Wie vanaf de kant van Markelo Goor binnenrijdt, heeft niet de indruk zich over een dijk voort te bewegen. Toch stond het tracé vanaf even oostelijk van het voormalige tolhuis tot aan bakkerij Nollen (tussen Spoorstraat en Schoolstraat) eeuwenlang bekend als de Goorse Bandijk. In 1248 was de laatste graaf van Goor door de bisschop van Utrecht verdreven en kwam Goor rechtstreeks onder diens rechtsgebied (ban). De bisschop nam periodiek zijn intrek op de burcht aan de noordoostelijke rand van Goor, maar kon deze plek zeer moeilijk bereiken vanwege het moerassige (goorse) gebied. Daarom liet de bisschop een dijk aanleggen waardoor hij met droge voeten zijn regionale bestuurscentrum kon bereiken. De dijk, die rond 1280 zal zijn aangelegd en als één der eerste waterstaatkundige werken in Overijssel kan worden beschouwd, was zo hoog dat het water er niet overheen kon spoelen en zo breed dat twee wagens elkaar konden passeren.

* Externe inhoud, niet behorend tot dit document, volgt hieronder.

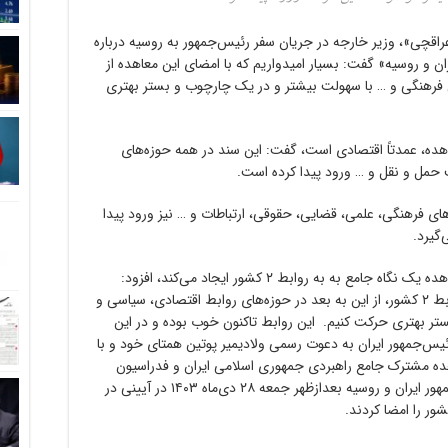
عراقچی»، وزیر خارجه در جریان سفر رئیس‌جمهور به روسیه درباره
 و روسیه» گفت: بسیار امیدواریم که با امضای این معاهده از
ی فرهنگی و … با سهولت بیشتر و در یک چارچوب و بستر بهتری
عاهده، عمدتاً اقتصادی است، گفت: این سند در همه حوزه‌های
مل و نقل و … ورود پیدا کرده است.
های فرهنگی، علمی، قضایی، حقوقی، ارتباطات و … نیز ورود پیدا
رئیس دستگاه دیپلماسی با تاکید بر اینکه این معاهده یک نگاه جامع به به روابط ۲ کشور ایجاد می‌کند، افزود:
بسیار امیدواریم که با چنین پایه و اساسی در روابط ۲ کشور، از این به بعد در حوزه‌های روابط اقتصادی، سیاسی و
ر بهتری حرکت کنیم. این روابط تاکنون خوب بوده و در این
س‌جمهور ایران به دعوت رسمی ولادیمیر پوتین همتای خود و با
ه مشترک جامع راهبردی جمهوری اسلامی ایران و فدراسیون
روسیه، به پایتخت این کشور سفر کرد. رؤسای جمهور ایران و روسیه بعدازظهر جمعه ۲۸ دی‌ماه ۱۴۰۳ در آیینی در
ر را امضا کردند.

Onderhoud voor de onderdanen
De onderhoudsplicht van de dijk berustte bij een groot aantal Twentse marken, die elk een bepaald gedeelte voor hun rekening moesten nemen. Drie keer per jaar werd de dijk geschouwd. De eerste schouw vond plaats op de eerste zondag na 17 september (St. Lambertus), de volgende 14 weken later en de derde 4 weken daarna. De richter van Kedingen stelde als dijkgraaf in aanwezigheid van de burgemeester van Goor en van de gezamenlijke bandijkplichtigen een viertal vragen waarop de boerrichter van de belangrijkste marke De Lutte moest antwoorden. Die vragen gingen over het aantal personen dat elke marke beschikbaar moest stellen, over de boete ingeval van verzuim, hoe breed en hoe hoog de dijk moest blijven en welke instantie moest beoordelen wat er aan de dijk gerepareerd moest worden. Nadat de laatste vraag beantwoord was schudde de boerrichter van de Lutte een zakje noten leeg die door de aanwezige kinderen enthousiast werden opgeraapt.
Bruggen bij de vleet
Dat het een waterrijk gebied was moge blijken uit het feit dat er zich in de Bandijk, die ongeveer 1500 m lang was, vier bruggen bevonden. Die moesten worden onderhouden door de marken van wie de namen aan de bruggen werden verbonden. Zo mocht de overgang over de Regge (daar ook wel Oude Beek genoemd) bij Huize Scherpenzeel zich naast de officiële naam van Rossmansbrug ook Berghuizerbrug laten noemen, omdat daar sprake was van twee onderhoudsplichtigen, te weten Goor en Berghuizen. Ter hoogte van de huidige Van Kollaan lag de Woolderbrug. Nabij de huidige ABN/Amrobank kruiste de Bandijk de Poelsbeek en daar lag de Stoetenbrugge. Daar moesten de marken Beckum en Stepele zorgen voor een degelijke conditie van de brug. Tenslotte was er ter hoogte van de huidige Spoorstraat ook nog een oeververbinding over een kanaaltje dat zorgde voor de waterlinie rond Huis ten Blankenvoorde en daar lag de Losserdijkbrug.
Van Bandijk naar E-8
Hoewel het onderhoud in theorie goed was geregeld, kwam er in de praktijk niet al te veel van terecht. Het heeft veel kosten en inspanning gevergd om er na 1813, toen de provincie er zich mee ging bemoeien, een "klasse 1"-weg van te maken. Na de oorlog maakte de Bandijk deel uit van de E8, die tot 1974 als belangrijkste hoofdweg van Amsterdam naar Berlijn gold en de huidige Hofkernen Markelo, Goor en Delden doorkruiste.